Features

Tensora combines EVM compatibility, OP Stack security, and decentralized AI inference into a single Layer 2. Each feature serves a clear technical or economic purpose.

Feature Overview

  • EVM Compatibility: Deploy Solidity contracts without modification. Use Hardhat, Foundry, Ethers.js, and Web3.py.

  • OP Stack Infrastructure: Inherit Optimism's audited sequencer, batcher, proposer, and bridge contracts.

  • BNB Chain Settlement: Finalize state roots and handle disputes on BSC, reducing L1 costs vs Ethereum mainnet.

  • Calldata DA: Store transaction batches as BSC calldata for high availability and low cost.

  • TORA Gas Abstraction: Users pay gas in TORA via an ERC-4337 Paymaster; no BNB required.

  • AI Subnet Marketplace: Permissionless creation of isolated AI markets with custom models and scoring rules.

  • Yuma Consensus: Validators commit-reveal scores to prevent collusion and ensure quality rankings.

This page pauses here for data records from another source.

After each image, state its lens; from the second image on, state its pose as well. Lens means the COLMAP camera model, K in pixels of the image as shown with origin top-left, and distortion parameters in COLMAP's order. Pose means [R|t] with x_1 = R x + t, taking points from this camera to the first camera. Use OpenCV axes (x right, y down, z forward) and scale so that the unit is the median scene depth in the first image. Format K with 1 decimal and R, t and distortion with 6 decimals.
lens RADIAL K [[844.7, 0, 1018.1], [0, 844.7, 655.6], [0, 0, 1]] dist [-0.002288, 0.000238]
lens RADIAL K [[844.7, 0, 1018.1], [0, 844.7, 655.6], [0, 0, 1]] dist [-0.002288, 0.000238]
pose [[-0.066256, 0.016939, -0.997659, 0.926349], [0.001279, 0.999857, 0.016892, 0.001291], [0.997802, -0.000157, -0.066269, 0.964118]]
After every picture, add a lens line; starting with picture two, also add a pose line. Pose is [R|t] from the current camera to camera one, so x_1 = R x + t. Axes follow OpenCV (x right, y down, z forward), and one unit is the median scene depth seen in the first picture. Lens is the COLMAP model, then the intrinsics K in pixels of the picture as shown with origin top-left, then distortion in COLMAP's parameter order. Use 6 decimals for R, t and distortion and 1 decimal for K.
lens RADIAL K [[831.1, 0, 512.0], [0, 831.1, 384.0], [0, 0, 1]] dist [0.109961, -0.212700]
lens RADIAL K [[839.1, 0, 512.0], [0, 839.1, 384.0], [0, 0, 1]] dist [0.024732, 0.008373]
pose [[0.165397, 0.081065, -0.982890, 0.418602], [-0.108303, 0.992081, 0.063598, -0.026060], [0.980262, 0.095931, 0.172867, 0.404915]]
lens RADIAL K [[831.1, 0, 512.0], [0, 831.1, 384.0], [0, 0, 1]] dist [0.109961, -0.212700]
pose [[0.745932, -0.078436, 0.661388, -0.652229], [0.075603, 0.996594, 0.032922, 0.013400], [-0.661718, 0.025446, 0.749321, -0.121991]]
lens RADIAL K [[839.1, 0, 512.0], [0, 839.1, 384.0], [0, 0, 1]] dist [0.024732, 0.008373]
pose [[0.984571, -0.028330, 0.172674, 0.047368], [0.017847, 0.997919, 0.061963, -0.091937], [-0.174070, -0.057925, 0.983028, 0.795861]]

  • Decentralized Rewards: Emission splits (18% miners / 41% validators / 41% delegators) with halving schedule.

  • Standard Bridge: Lock WTORA on BSC, mint on Tensora L2; withdraw with 7-day challenge window.

  • Upgradeable Governance: UUPS proxies with timelock-controlled upgrades and on-chain voting.

Detailed Feature Breakdown

Gas Abstraction via ERC-4337

Users submit UserOperation bundles signed with their account's private key. The ToraPaymaster validates TORA balance, pays BNB to the sequencer, and deducts TORA from the user's account. This abstracts away the dual-token model (BNB internal, TORA user-facing).

Rationale: OP Stack nodes expect ETH/BNB for gas metering. Paymasters let us keep that internal invariant while offering TORA-only UX externally.

AI Subnet Isolation

Each subnet is an independent smart contract with:

  • A set of registered miners (model providers)

  • Validators who stake TORA and score outputs

  • Hyperparameters (task timeout, bond amount, slashing rate)

  • A share of global TORA emissions based on subnet weight

Subnets cannot interfere with each other. A compromised model in Subnet A does not affect Subnet B's rewards.

Example Subnets:

  • Linguista: Translation and summarization

  • Visiona: Image generation and classification

  • Predictia: Time-series forecasting for DeFi

Yuma Consensus Anti-Collusion

Validators commit a hash of their scores, then reveal the scores in a later block. The protocol aggregates revealed scores using a trust-weighted average. Validators who consistently diverge from the consensus lose trust weight and earn fewer rewards.

Why commit-reveal? Without it, later validators see earlier scores and can copy them, free-riding on others' validation work.